Annihilation, the move’s not the book… I’m OK with that


Today I was dealt the combination of having child care duty for our infant and being sick. So I decided to rent a movie I’d been wanting to see so I could watch it while Bump napped, Annihilation.

I’d known about the book of the same title, the first in the Southern Reach Trilogy, for a while. But the trilogy alway seemed to fall off my radar. So when the movie came out I decided to read through the three books, which I managed to do over my kid’s spring break.

I enjoyed the trilogy a great deal, but even as I completed the first book I was thinking to myself, “How on earth are they going to make a movie out of this?”

It turns out, they didn’t.

There are elements from the book which are present in the film. There’s an Area X, the Southern Reach exists, a lighthouse is a key element in the affected area, and Natalie Portman’s character shares the same profession with a character from the novel 1. Watching the film is like seeing the interpretation of someone who heard about the book, picked upon a few key elements, but didn’t catch how they were all connected. The odd thing is, it works.

Annihilation the movie is not Annihilation the book in any way, shape, or form. But had they tried making the book into a movie it would have been bad. The novel is phenomenal, but it’s an internal story – that is, it’s concerned more about what’s going on in the mind of the protagonist than anything else. Being written in first person perspective, it’s geared for this sort of journey. The problem is Annihilation is just weird enough that its introspective nature wouldn’t have worked, people would have spent too much time going, “Huh?” And so we got this adaptation of the novel, which is more of a visual feast than a psychological one. In the end much of the unease about the nature of Area X is left intact in the adaptation, even as many of the specific aspects of the region are altered. The film didn’t leave me as unsettled as the novel, as movies tend to require more closure than The Southern Reach Trilogy is willing to afford, but it still left me pondering what I’d just seen.

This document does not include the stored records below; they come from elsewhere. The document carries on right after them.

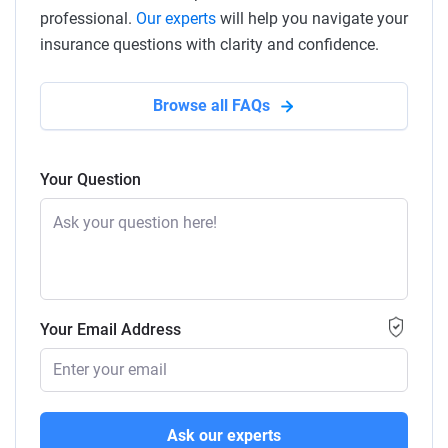
professional.
Our experts
will help you navigate your
insurance questions with clarity and confidence.
Browse all FAQs
Your Question
Your Email Address
Ask our experts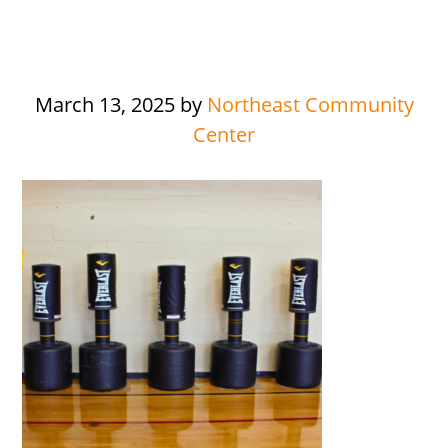
March 13, 2025
by
Northeast Community
Center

This is a film which is a rare instance of me being ok when a movie strays far from it’s source material. Annihilation was able to keep the essence of the novel, even as it wandered far from the Novel’s plot 2. It’s not a bad way to spend a couple of hours, but I’m not bummed I missed it in the theatre.

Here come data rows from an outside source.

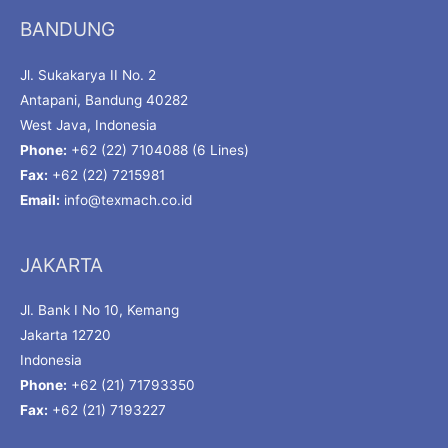
BANDUNG
Jl. Sukakarya II No. 2
Antapani, Bandung 40282
West Java, Indonesia
Phone:
+62 (22) 7104088 (6 Lines)
Fax:
+62 (22) 7215981
Email:
info@texmach.co.id
JAKARTA
Jl. Bank I No 10, Kemang
Jakarta 12720
Indonesia
Phone:
+62 (21) 71793350
Fax:
+62 (21) 7193227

  1. That’s about as far as the similarities between the two characters go, though. 
  2. Such as it is. 


  1. I. HATED. the movie. But I agree that the book isn’t adaptable as it is.



    I’m better now.

    1. wezlo says:

      Didn’t mind the movie, but I was sleep deprived and drugged up on cold medicine… maybe you should watch it that way? But yah, there was no way to make the book’s story into a film.

    2. I will never watch that movie ever ever ever ever ever again. We blew babysitting money for that movie! HULK SMASH MOVIE!

      Esp when you consider the third book’s manner of tying all the threads together (sort of). There’s nothing linear about it.

    3. wezlo says:

      There is no resolution whatsoever… though, yah, if I blew a tight babysitting budget on that film I’d smash it as well.

    4. The need to rant is rising, rising RISING!
      No time to rant. Just…yeah. I think what bugs me most are all these people saying that if you didn’t like the film it’s because it’s “too smart” for you. Um, the movie is WAAAAY watered down when compared to the book. I think that’s the criticism that just drives me the battiest–the “If you don’t like it it’s because your’e dumb” kind of argument.

    5. wezlo says:

      Someone said the movie is “too smart?” Wow.

      ARRIVAL may be too smart for people, this was a sci-fi monster flick with some psychological horror thrown in.